# Import Libraries

In [30]:
import numpy as np
from keras.layers import Activation, Conv1D, Dense, Embedding, Flatten, Input, MaxPooling1D, SimpleRNN
from keras.models import Sequential
from keras.preprocessing.text import Tokenizer
from keras.preprocessing.sequence import pad_sequences
from sklearn.datasets import fetch_20newsgroups
from keras.metrics import categorical_accuracy

# Preprocessing the data
You already learned that we have to tokenize the text before we can feed it into a neural network. This tokenization process will also remove some of the features of the original text, such as all punctuation or words that are less common.

In [8]:
# http://qwone.com/~jason/20Newsgroups/
dataset = fetch_20newsgroups(subset='all', shuffle=True)

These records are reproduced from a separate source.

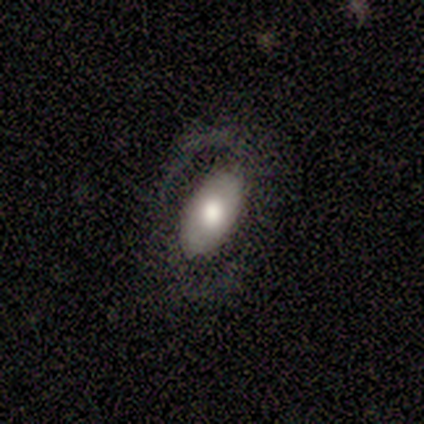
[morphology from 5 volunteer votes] This is clearly a featured or disk galaxy (100%). It is clearly not viewed edge-on (100%). Bar: clearly weak (80%). Spiral arm pattern: clearly yes (100%). Spiral arm count: likely 2 (60%). Spiral winding: likely medium (60%). Central bulge: likely moderate (60%). Merging: likely none (60%).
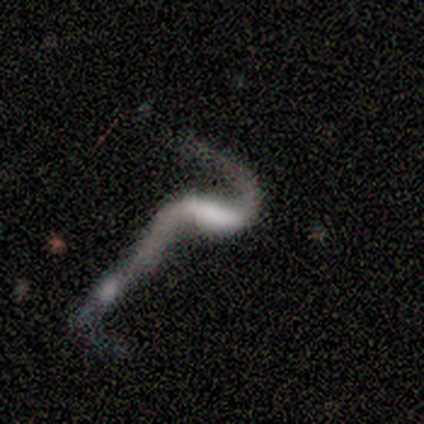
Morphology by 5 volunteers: Overall: featured or disk (80%). Edge-on disk: no (100%). Bar: weak (50%; strong 25%). Spiral arms: yes (75%). Spiral arm count: 2 (100%). Spiral winding: loose (100%). Bulge size: none (50%; large 25%). Merging: merger (60%; minor disturbance 20%).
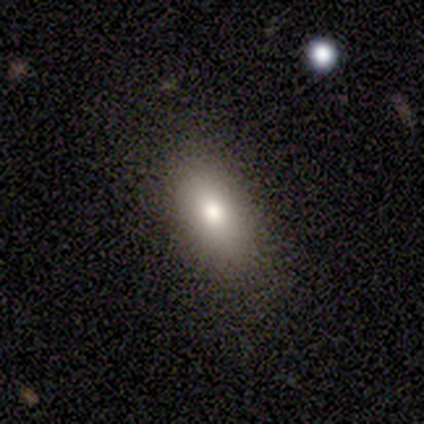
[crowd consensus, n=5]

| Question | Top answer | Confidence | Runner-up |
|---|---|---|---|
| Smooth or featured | smooth | 100% | — |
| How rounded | in between | 100% | — |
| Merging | none | 100% | — |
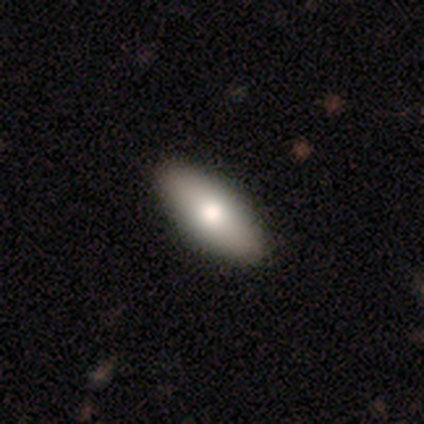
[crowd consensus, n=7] A smooth galaxy with no disk features (86%) that is in between round and cigar-shaped (83%). Merging: none (86%).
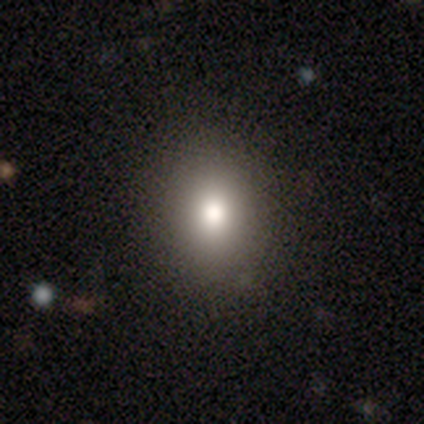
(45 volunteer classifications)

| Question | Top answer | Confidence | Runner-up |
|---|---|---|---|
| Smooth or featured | smooth | 69% | star or artifact (24%) |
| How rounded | in between | 68% | round (32%) |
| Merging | none | 82% | major disturbance (9%) |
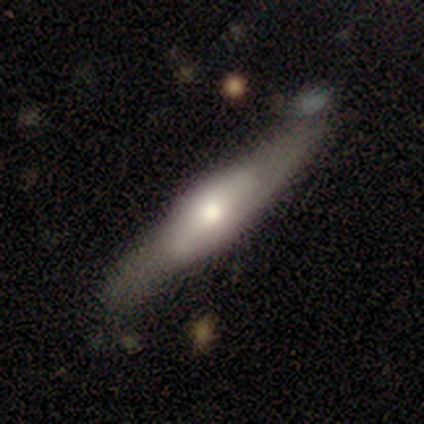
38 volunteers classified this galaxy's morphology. A featured or disk galaxy (53%) viewed edge-on (85%) with a rounded central bulge (76%). Merging: none (66%).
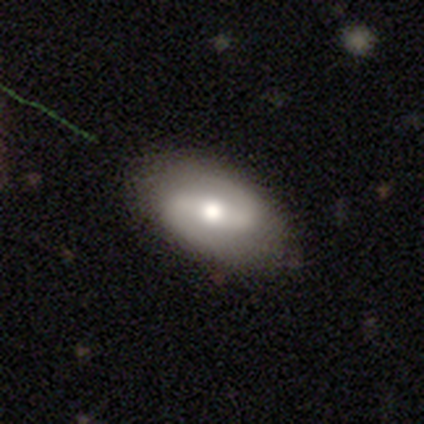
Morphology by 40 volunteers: type=featured or disk (80%); edge-on=no (97%); bar=strong (48%); spiral arms=yes (94%); winding=medium (66%); arm count=2 (100%); bulge=moderate (74%); merging=none (82%).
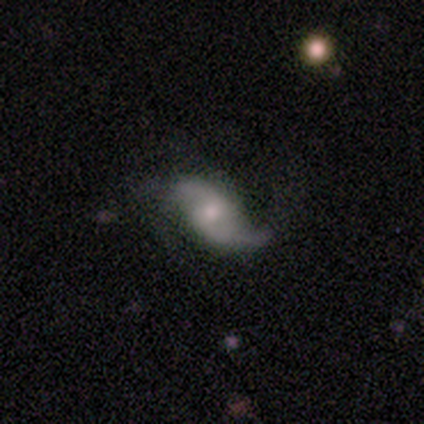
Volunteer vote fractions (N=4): A featured or disk galaxy (100%) with a weak bar (67%), 2 (67%) loose (100%) spiral arms (100%) and a small central bulge (67%). Merging: none (75%).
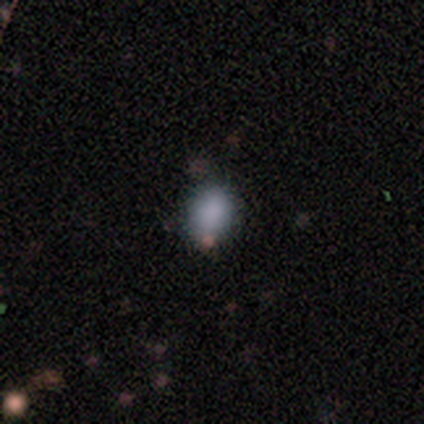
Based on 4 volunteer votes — A smooth galaxy with no disk features (75%) that is round (67%).

Vote fractions:
- Smooth or featured? smooth: 75% / star or artifact: 25% / featured or disk: 0%
- How rounded? round: 67% / in between: 33% / cigar-shaped: 0%
- Merging? none: 100% / minor disturbance: 0% / major disturbance: 0% / merger: 0%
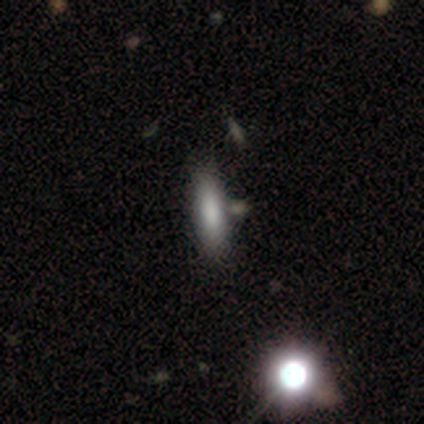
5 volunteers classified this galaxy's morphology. Q: Smooth or featured?
A: smooth (80%); runner-up: star or artifact (20%)
Q: How rounded?
A: in between (50%); tied with: cigar-shaped (50%)
Q: Merging?
A: none (100%)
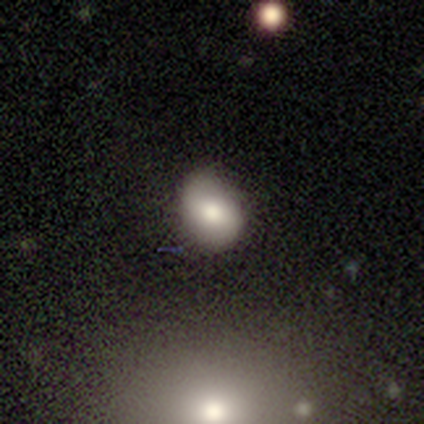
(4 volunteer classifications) Smooth or featured? 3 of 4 (75%) said smooth. How rounded? 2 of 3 (67%) said in between. Merging? 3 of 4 (75%) said minor disturbance.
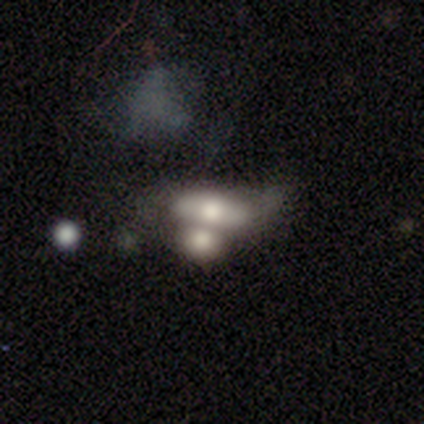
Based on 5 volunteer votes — Smooth or featured?
  - featured or disk: 60% *
  - smooth: 20%
  - star or artifact: 20%
Edge-on disk?
  - no: 100% *
  - yes: 0%
Bar?
  - strong: 33% * (tied)
  - weak: 33% * (tied)
  - no: 33% * (tied)
Spiral arms?
  - no: 67% *
  - yes: 33%
Bulge size?
  - moderate: 67% *
  - large: 33%
  - dominant: 0%
  - small: 0%
  - none: 0%
Merging?
  - major disturbance: 75% *
  - merger: 25%
  - none: 0%
  - minor disturbance: 0%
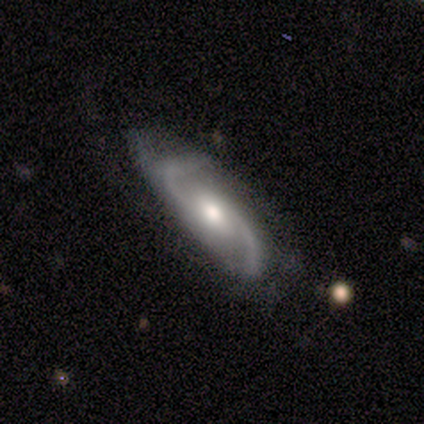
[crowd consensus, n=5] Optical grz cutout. It shows a featured or disk galaxy (100%) with a weak bar (60%), 2 (100%) loose (60%) spiral arms (100%) and a moderate central bulge (60%). Merging: none (80%).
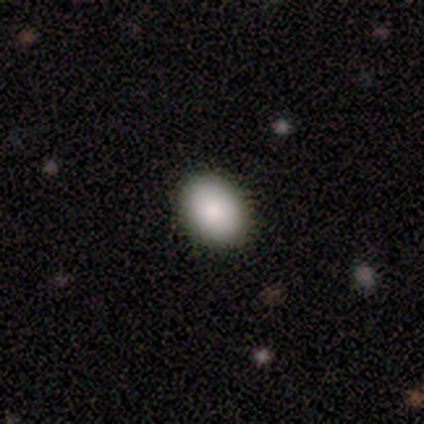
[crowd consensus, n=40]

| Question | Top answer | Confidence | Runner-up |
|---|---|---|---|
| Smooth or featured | smooth | 90% | featured or disk (5%) |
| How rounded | in between | 69% | round (31%) |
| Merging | none | 92% | minor disturbance (5%) |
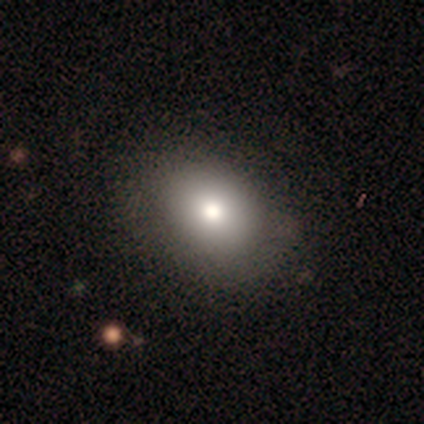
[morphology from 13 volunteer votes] A smooth galaxy with no disk features (92%) that is in between round and cigar-shaped (67%).

Vote fractions:
- Smooth or featured? smooth: 92% / featured or disk: 8% / star or artifact: 0%
- How rounded? in between: 67% / round: 33% / cigar-shaped: 0%
- Merging? none: 62% / minor disturbance: 23% / major disturbance: 8% / merger: 8%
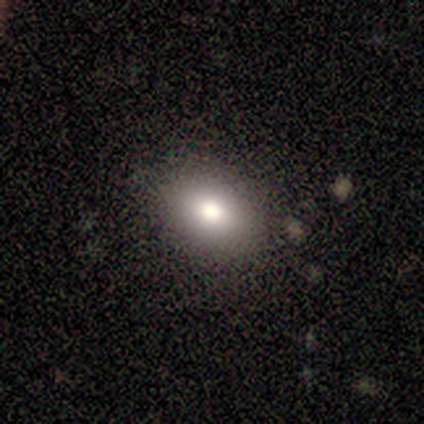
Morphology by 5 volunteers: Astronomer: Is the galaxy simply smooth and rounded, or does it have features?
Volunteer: smooth — 100%.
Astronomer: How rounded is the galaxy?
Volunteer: in between — 100%.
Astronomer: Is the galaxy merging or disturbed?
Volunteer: none — 80%.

texts = dataset.data # Extract text.
target = dataset.target # Extract target.

In [11]:
dataset.target_names

['alt.atheism',
 'comp.graphics',
 'comp.os.ms-windows.misc',
 'comp.sys.ibm.pc.hardware',
 'comp.sys.mac.hardware',
 'comp.windows.x',
 'misc.forsale',
 'rec.autos',
 'rec.motorcycles',
 'rec.sport.baseball',
 'rec.sport.hockey',
 'sci.crypt',
 'sci.electronics',
 'sci.med',
 'sci.space',
 'soc.religion.christian',
 'talk.politics.guns',
 'talk.politics.mideast',
 'talk.politics.misc',
 'talk.religion.misc']

In [13]:
print (target[:10])

print (len(texts))
print (len(target))
print (len(texts[0].split()))
print (texts[0])
print (target[0])
print (dataset.target_names[target[0]])

[10  3 17  3  4 12  4 10 10 19]
18846
18846
157
From: Mamatha Devineni Ratnam <mr47+@andrew.cmu.edu>
Subject: Pens fans reactions
Organization: Post Office, Carnegie Mellon, Pittsburgh, PA
Lines: 12
NNTP-Posting-Host: po4.andrew.cmu.edu



I am sure some bashers of Pens fans are pretty confused about the lack
of any kind of posts about the recent Pens massacre of the Devils. Actually,
I am  bit puzzled too and a bit relieved. However, I am going to put an end
to non-PIttsburghers' relief with a bit of praise for the Pens. Man, they
are killing those Devils worse than I thought. Jagr just showed you why
he is much better than his regular season stats. He is also a lot
fo fun to watch in the playoffs. Bowman should let JAgr have a lot of
fun in the next couple of games since the Pens are going to beat the pulp out of Jersey anyway. I was very disappointed not to see the Islanders lose the final
regular season game.          PENS RULE!!!


10
rec.sport.hockey


Remember we have to specify the size of our vocabulary. Words that are less frequent will get removed. In this case we want to retain the 20,000 most common words.

In [14]:
vocab_size = 20000 # Define the vocabulary size

tokenizer = Tokenizer(num_words=vocab_size) # Setup tokenizer
tokenizer.fit_on_texts(texts) # Fitting the tokenizer on the data
sequences = tokenizer.texts_to_sequences(texts) # Generate sequences

In [15]:
print (tokenizer.texts_to_sequences(['Hello King, how are you?']))

print (len(sequences))
print (len(sequences[0]))
print (sequences[0])

[[1595, 1168, 82, 20, 13]]
18846
160
[14, 19415, 455, 559, 15, 29, 2552, 1240, 5609, 33, 322, 767, 2175, 2121, 871, 1343, 32, 251, 88, 77, 84, 12087, 455, 559, 15, 7, 122, 228, 63, 3, 2552, 1240, 20, 517, 3490, 50, 1, 1393, 3, 61, 437, 3, 1507, 50, 1, 1302, 2552, 3027, 3, 1, 2701, 309, 7, 122, 243, 16334, 175, 5, 4, 243, 19416, 268, 7, 122, 194, 2, 296, 37, 337, 2, 369, 4389, 22, 4, 243, 3, 7286, 12, 1, 2552, 349, 30, 20, 1502, 137, 2701, 1382, 90, 7, 397, 5987, 74, 2025, 13, 130, 56, 8, 140, 215, 90, 93, 1457, 770, 1963, 56, 8, 97, 4, 308, 9186, 1857, 2, 1306, 6, 1, 2327, 6760, 115, 348, 5987, 21, 4, 308, 3, 1857, 6, 1, 365, 658, 3, 467, 185, 1, 2552, 20, 194, 2, 1985, 1, 66, 3, 3215, 608, 7, 26, 132, 8755, 19, 2, 131, 1, 3280, 2000, 1, 1151, 1457, 770, 283, 2552, 1222]


In [16]:
word_index = tokenizer.word_index
print('Found {:,} unique words.'.format(len(word_index)))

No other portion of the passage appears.